For autaptic electrophysiological experiments, statistical analysis was done in Prism (Graphpad). First, the D’Agostino-Pearson test was applied to check whether data are normally distributed. If data were normally distributed, statistical significance was determined by using one-way ANOVA followed by Turkey post hoc test. For data which were not normally distributed, statistical significance was assessed using non-parametric Kruskal-Wallistest with Dunn’s post hoc test. Values are expressed as mean ± SEM, and n indicates the number of recorded autapses. Sample size estimation was done as published previously19,37.

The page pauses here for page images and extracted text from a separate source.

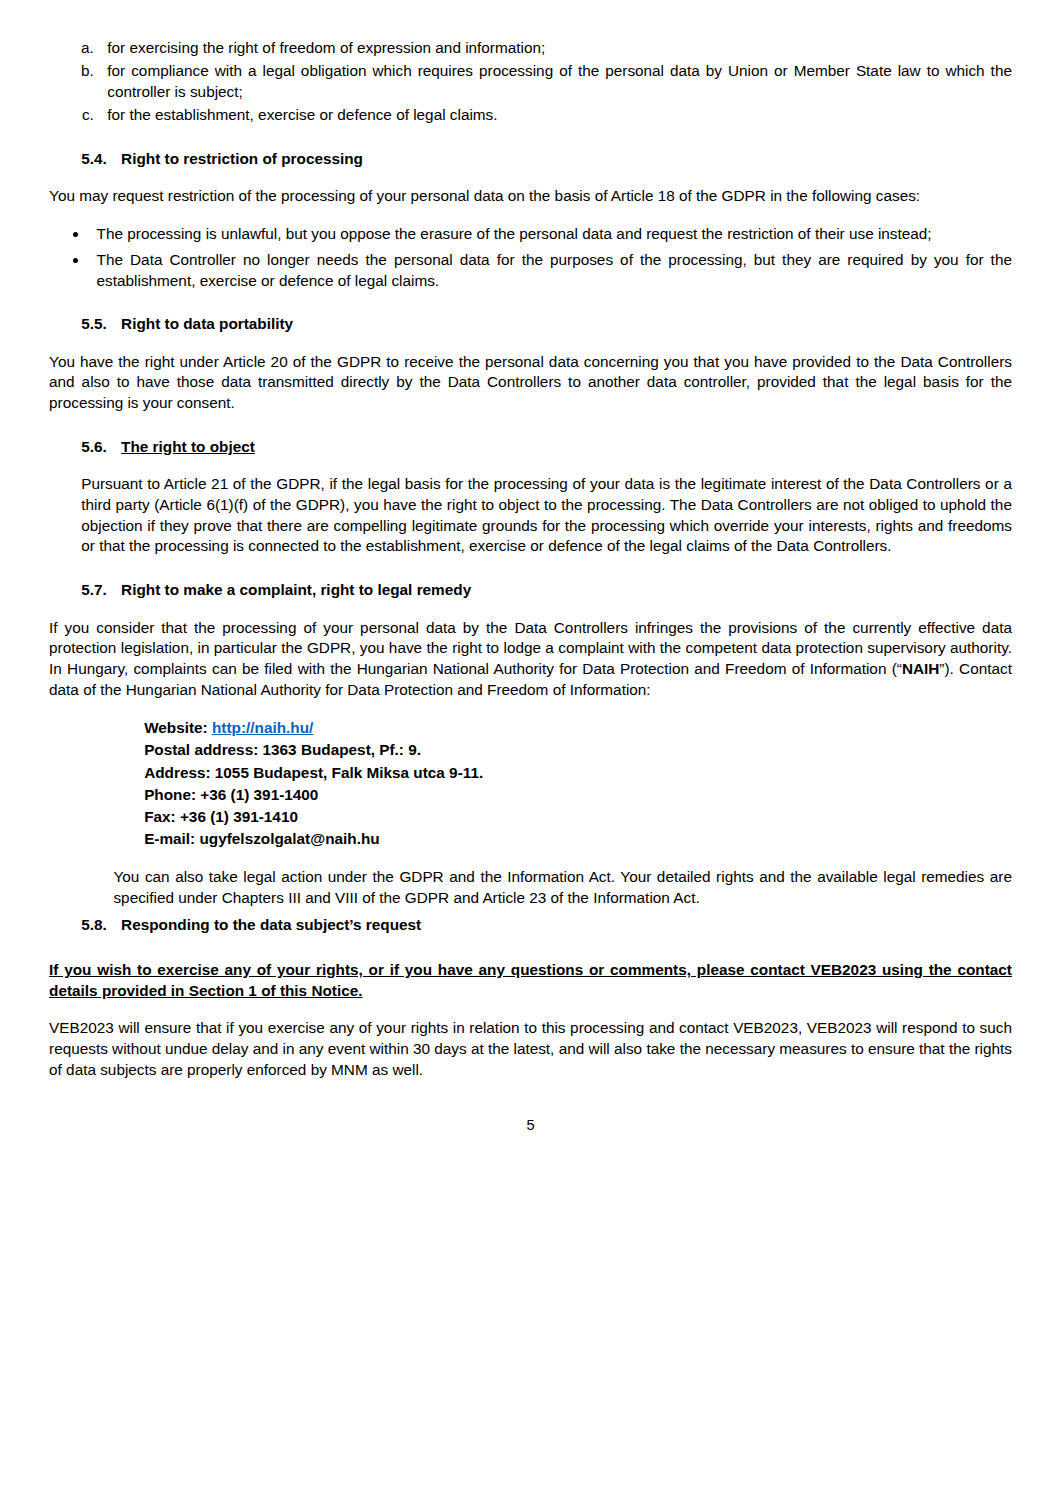for exercising the right of freedom of expression and information;
for compliance with a legal obligation which requires processing of the personal data by Union or Member State law to which the controller is subject;
for the establishment, exercise or defence of legal claims.
5.4. Right to restriction of processing
You may request restriction of the processing of your personal data on the basis of Article 18 of the GDPR in the following cases:
The processing is unlawful, but you oppose the erasure of the personal data and request the restriction of their use instead;
The Data Controller no longer needs the personal data for the purposes of the processing, but they are required by you for the establishment, exercise or defence of legal claims.
5.5. Right to data portability
You have the right under Article 20 of the GDPR to receive the personal data concerning you that you have provided to the Data Controllers and also to have those data transmitted directly by the Data Controllers to another data controller, provided that the legal basis for the processing is your consent.
5.6. The right to object
Pursuant to Article 21 of the GDPR, if the legal basis for the processing of your data is the legitimate interest of the Data Controllers or a third party (Article 6(1)(f) of the GDPR), you have the right to object to the processing. The Data Controllers are not obliged to uphold the objection if they prove that there are compelling legitimate grounds for the processing which override your interests, rights and freedoms or that the processing is connected to the establishment, exercise or defence of the legal claims of the Data Controllers.
5.7. Right to make a complaint, right to legal remedy
If you consider that the processing of your personal data by the Data Controllers infringes the provisions of the currently effective data protection legislation, in particular the GDPR, you have the right to lodge a complaint with the competent data protection supervisory authority. In Hungary, complaints can be filed with the Hungarian National Authority for Data Protection and Freedom of Information (“NAIH”). Contact data of the Hungarian National Authority for Data Protection and Freedom of Information:
Website: http://naih.hu/
Postal address: 1363 Budapest, Pf.: 9.
Address: 1055 Budapest, Falk Miksa utca 9-11.
Phone: +36 (1) 391-1400
Fax: +36 (1) 391-1410
E-mail: ugyfelszolgalat@naih.hu
You can also take legal action under the GDPR and the Information Act. Your detailed rights and the available legal remedies are specified under Chapters III and VIII of the GDPR and Article 23 of the Information Act.
5.8. Responding to the data subject’s request
If you wish to exercise any of your rights, or if you have any questions or comments, please contact VEB2023 using the contact details provided in Section 1 of this Notice.
VEB2023 will ensure that if you exercise any of your rights in relation to this processing and contact VEB2023, VEB2023 will respond to such requests without undue delay and in any event within 30 days at the latest, and will also take the necessary measures to ensure that the rights of data subjects are properly enforced by MNM as well.
5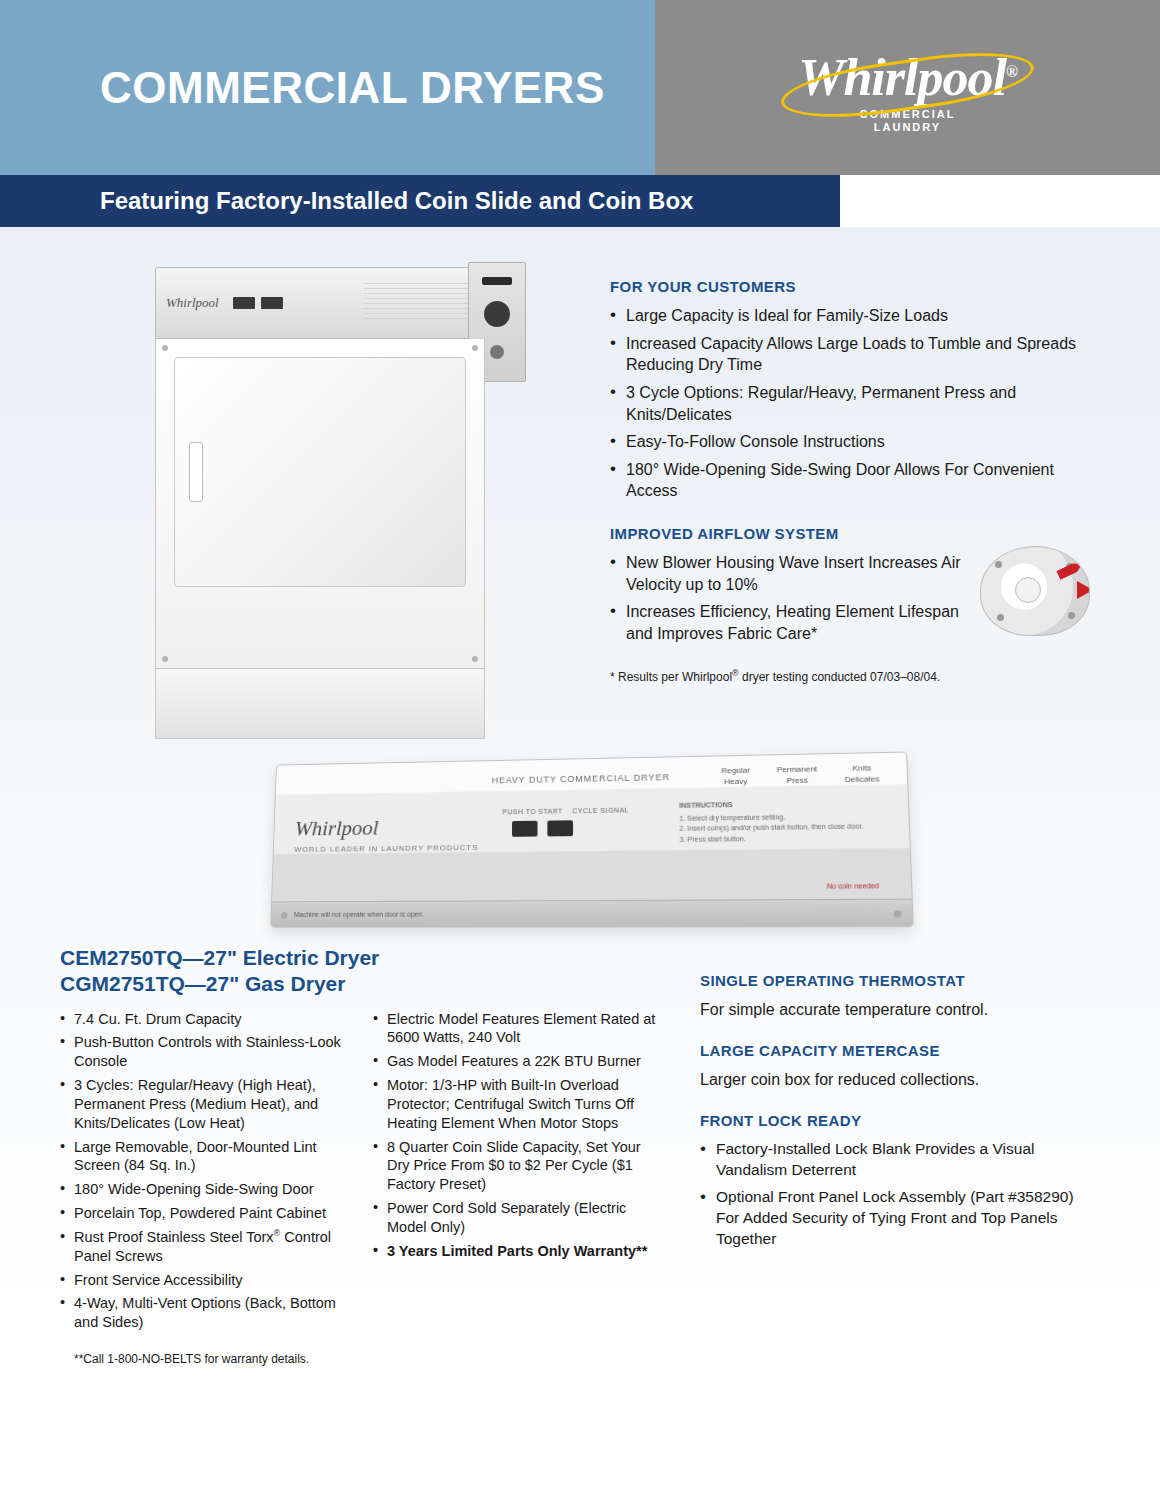Commercial Dryers
Whirlpool®
COMMERCIAL
LAUNDRY
Featuring Factory-Installed Coin Slide and Coin Box
Whirlpool
For Your Customers
Large Capacity is Ideal for Family-Size Loads
Increased Capacity Allows Large Loads to Tumble and Spreads Reducing Dry Time
3 Cycle Options: Regular/Heavy, Permanent Press and Knits/Delicates
Easy-To-Follow Console Instructions
180° Wide-Opening Side-Swing Door Allows For Convenient Access
Improved Airflow System
New Blower Housing Wave Insert Increases Air Velocity up to 10%
Increases Efficiency, Heating Element Lifespan and Improves Fabric Care*
* Results per Whirlpool® dryer testing conducted 07/03–08/04.
Heavy Duty Commercial Dryer
Regular Heavy
Permanent Press
Knits Delicates
Whirlpool
WORLD LEADER IN LAUNDRY PRODUCTS
PUSH TO START CYCLE SIGNAL
INSTRUCTIONS
1. Select dry temperature setting.
2. Insert coin(s) and/or push start button, then close door.
3. Press start button.
No coin needed
Machine will not operate when door is open.
CEM2750TQ—27" Electric Dryer
CGM2751TQ—27" Gas Dryer
7.4 Cu. Ft. Drum Capacity
Push-Button Controls with Stainless-Look Console
3 Cycles: Regular/Heavy (High Heat), Permanent Press (Medium Heat), and Knits/Delicates (Low Heat)
Large Removable, Door-Mounted Lint Screen (84 Sq. In.)
180° Wide-Opening Side-Swing Door
Porcelain Top, Powdered Paint Cabinet
Rust Proof Stainless Steel Torx® Control Panel Screws
Front Service Accessibility
4-Way, Multi-Vent Options (Back, Bottom and Sides)
Electric Model Features Element Rated at 5600 Watts, 240 Volt
Gas Model Features a 22K BTU Burner
Motor: 1/3-HP with Built-In Overload Protector; Centrifugal Switch Turns Off Heating Element When Motor Stops
8 Quarter Coin Slide Capacity, Set Your Dry Price From $0 to $2 Per Cycle ($1 Factory Preset)
Power Cord Sold Separately (Electric Model Only)
3 Years Limited Parts Only Warranty**
**Call 1-800-NO-BELTS for warranty details.
Single Operating Thermostat
For simple accurate temperature control.
Large Capacity Metercase
Larger coin box for reduced collections.
Front Lock Ready
Factory-Installed Lock Blank Provides a Visual Vandalism Deterrent
Optional Front Panel Lock Assembly (Part #358290) For Added Security of Tying Front and Top Panels Together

For electron microscopy experiments, the D’Agostino-Pearson omnibus test was used to check for normal distribution of data. The For WT vs. KO comparison, an unpaired t test with Welch’s correction was used for normally distributed data and the Mann-Whitney U test was used for not normally distributed data. Values are expressed as mean ± SEM, and n indicates the number of active zones analyzed. Sample size estimation was done as published previously11.
Author Contributions
M.M.B. designed and performed EM experiments and granule cell recordings
M.M. designed and performed gSTED experiments
C.W. designed and performed slice experiments M.M.B., C.R., M.M., S.S. and D.S. wrote the manuscript A.S., L.M.V. and P.B. assisted with slice recordings
B.B.A. and K.G. assisted with granule cell experiments
S.S., C.R. and D.S. designed experiments, supervised the project
Acknowledgement
This work was supported by the Deutsche Forschungsgemeinschaft (Collaborative Research Grant SFB 958 [to D.S. (A5), S.S. (A3, A6), C.R. (A5)] and Excellence Cluster Neurocure Exc257 (to D.S., S.S., and C.R.). We thank Melissa Herman and Gülcin Vardar for providing critical advice for writing the manuscript and Alexander Walter for providing the gSTED analysis script and comments. We thank Berit Söhl-Kielczynski, Anke Schönherr, Susanne Rieckmann und Lisa Züchner for technical support; and Jörg Breustedt for discussions. We thank the Charité viral core facility for virus production and the cellular imaging facility of the Leibniz-Forschungsinstitut für Molekulare Pharmakologie (FMP) for the use of the gSTED microscope. We thank Anna Fejtova and Eckart Gundelfinger for the RIM-BP2 antibody. We thank Martin Lehmann (FMP Berlin, Cellular Imaging Facility) for the use of the Leica gSTED microscope.